Art de rue en Guadeloupe : un phénomène en plein boom

street art Guadeloupe

Certains les perçoivent comme de l’art, d’autres comme du vandalisme.

Les graffitis fleurissent partout dans le département. Le mouvement ne cesse de prendre l’ampleur. Recherche d’adrénaline, volonté d’impressionner, de marquer le territoire par leurs empreintes, telles sont les motivations des ces artistes.
Leurs signatures et leurs œuvres se retrouvent partout en Guadeloupe, mais aussi à Saint-Martin, dans l’Hexagone. Meak et Mo, deux jeunes guadeloupéens, ont commencé à taguer dans les années 1999-2000, séduits par cet art qui s’est développé à New-York. Le but pour les bandes et gangs new-yorkais était de marquer leur territoire. Mais, les Américains ne sont pas les créateurs des graffitis.

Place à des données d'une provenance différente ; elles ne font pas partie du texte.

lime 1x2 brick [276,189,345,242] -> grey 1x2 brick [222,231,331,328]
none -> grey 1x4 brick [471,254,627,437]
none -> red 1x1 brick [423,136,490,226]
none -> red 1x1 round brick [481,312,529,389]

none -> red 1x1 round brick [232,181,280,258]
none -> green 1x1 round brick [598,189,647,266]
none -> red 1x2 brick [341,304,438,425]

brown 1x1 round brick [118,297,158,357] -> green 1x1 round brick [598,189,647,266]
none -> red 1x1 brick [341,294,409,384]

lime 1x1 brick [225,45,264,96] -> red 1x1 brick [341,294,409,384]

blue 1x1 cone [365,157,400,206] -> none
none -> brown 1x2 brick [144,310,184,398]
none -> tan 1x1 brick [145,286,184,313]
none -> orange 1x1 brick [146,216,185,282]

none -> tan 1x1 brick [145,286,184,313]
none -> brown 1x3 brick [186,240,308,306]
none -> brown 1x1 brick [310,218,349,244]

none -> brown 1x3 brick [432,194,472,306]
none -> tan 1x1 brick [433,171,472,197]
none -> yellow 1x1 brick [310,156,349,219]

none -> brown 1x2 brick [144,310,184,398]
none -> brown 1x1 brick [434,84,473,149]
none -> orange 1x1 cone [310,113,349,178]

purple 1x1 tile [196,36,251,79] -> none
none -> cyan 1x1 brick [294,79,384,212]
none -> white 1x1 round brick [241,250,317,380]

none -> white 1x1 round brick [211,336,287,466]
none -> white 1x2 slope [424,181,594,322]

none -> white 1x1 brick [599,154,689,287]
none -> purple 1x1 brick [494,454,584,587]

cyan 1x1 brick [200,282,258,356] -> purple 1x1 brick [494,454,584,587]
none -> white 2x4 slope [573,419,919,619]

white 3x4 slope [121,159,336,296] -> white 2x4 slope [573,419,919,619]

“Cet art existe depuis des milliers d’années. Plus tard, à l’époque romaine notamment, les graffs ont été utilisés, pour faire passer des messages”, explique Meak.

En Guadeloupe, le mouvement graff a vraiment pris son essor il y a une dizaine d’années. L’objectif d’artistes comme Meak et Mo est toujours le même : se faire voir. Ce sont des “vandals” : ils cherchent des supports aux endroits les plus visibles possibles et ils “posent” des lettres de manière lisible. Ils gravent sur tout : les murs, les stores, les papiers, les toiles, les véhicules et même le corps.

Par contre, par principe, ils ne touchent pas à certains lieux : les cimetières, les églises, les propriétés privées.
Outre les « vandals », il existe d’autres types de graffeurs dont les objectifs sont différents. Certains ne veulent toucher qu’eux-mêmes. Ils agissent plutôt dans des zones désaffectées uniquement connues d’eux. D’autres veulent impressionner leurs collègues.

“Tu peux pratiquer le “toy”, qui signifie jouer. Tu t’amuses avec un autre tagueur, en essayant de mettre ton graffiti au dessus du sien. Il ne s’agit pas de détruire son œuvre, mais de montrer que tu peux allez plus haut que lui”, affirme Mo.

Une passion totale

Cet art de rue, que certains croient improvisé, anarchique, sauvage, a des règles et un vocabulaire précis. Chaque type de graffitis possède un nom : cela va du tag qui correspond à la signature au “wild style” ( style sauvage, en français) qui consiste à faire une énorme pièce en couleur, en passant par le flop, les blocs letters, la brûlure.

Pour faire de telles œuvres, les graffeurs utilisent un matériel impressionnant et coûteux : feutres, cirage, marqueurs, bombes, rouleaux de peinture, acide, briquets. Chaque tagueur a son style personnel, sa signature. Les lettres sont parfois tant travaillées, que les néophytes ne peuvent pas les déchiffrer.

“Il n’y a pas un seul jour où je ne pense pas au tag : j’écris, je dessine, je me perfectionne. C’est comme un musicien qui travaille tous les jours ses gammes”, révèle Mo.

“C’est en toi, c’est un style de vie, c’est notre famille”, explique Meak. Une famille, car la plupart des graffeurs se connaissent et appartiennent à différents “crew”, des groupes d’amis qui partagent le même état d’esprit. Meak et Mo sont ainsi membres de Def crew, CSN, WP, AEM et 711.

Def Crew n’est d’ailleurs plus seulement un groupe, c’est aussi une marque qui s’affiche sur des tee-shirts, des porte-clefs et des sacs à dos. “Les sacs Def Crew sont sur le marché depuis cinq ans et on en a vendu 10 000 en Guadeloupe. C’est un plaisir, une fierté de voir les enfants, les jeunes les porter”, confie Meak.

Les graffitis sont un phénomène de mode qui attire beaucoup les jeunes.

Les “old school”, ceux de la vieille école, ont vu arriver sur le terrain une nouvelle génération très active.

“Avant, il était plus difficile de trouver le matériel pour graffer. C’était plus sélectif. Maintenant, tout est plus facile. Cela a perdu un peu de sa valeur”, regrette Mo.

La Région tente bien de canaliser le mouvement, en attribuant aux graffeurs des espaces de création. En vain pour le moment. Ceux qui taguent dans la rue, dans l’illégalité, sont conscients qu’ils risquent des amendes très élevées : plus de 3 000 euros pour des résidences privées dégradées, 7 500 euros s’il s’agit d’édifices publics. Mais cela ne les arrête pas.

Publiés dans Sept magazine, n°1513, du 7 au 13 août 2008.